[Opening Input for this task section]
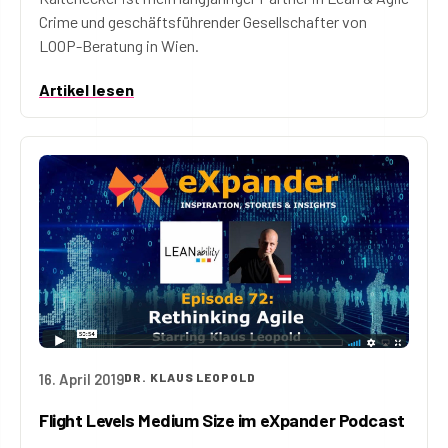
Crime und geschäftsführender Gesellschafter von
LOOP-Beratung in Wien.
Artikel lesen
16. April 2019
DR. KLAUS LEOPOLD
Flight Levels Medium Size im eXpander Podcast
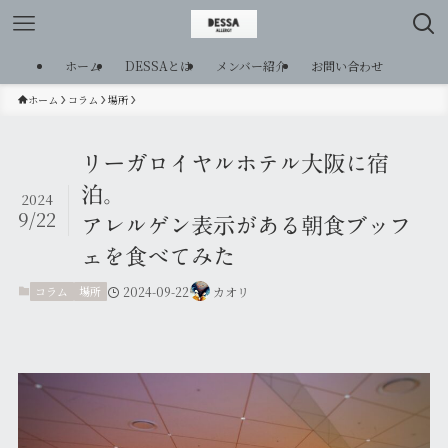
ホーム
DESSAとは
メンバー紹介
お問い合わせ
ホーム
コラム
場所
リーガロイヤルホテル大阪に宿
泊。
2024
9/22
アレルゲン表示がある朝食ブッフ
ェを食べてみた
コラム
場所
2024-09-22
カオリ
[Closing Input for this task section]
#### What to produce
Write out the text of all the rows above, substituting "Videocast" for every "Podcast" and keeping everything else the same. Leave the pictures out.

#### Response box
Crime und geschäftsführender Gesellschafter von
LOOP-Beratung in Wien.
Artikel lesen
16. April 2019
DR. KLAUS LEOPOLD
Flight Levels Medium Size im eXpander Videocast
ホーム
DESSAとは
メンバー紹介
お問い合わせ
ホーム
コラム
場所
リーガロイヤルホテル大阪に宿
泊。
2024
9/22
アレルゲン表示がある朝食ブッフ
ェを食べてみた
コラム
場所
2024-09-22
カオリ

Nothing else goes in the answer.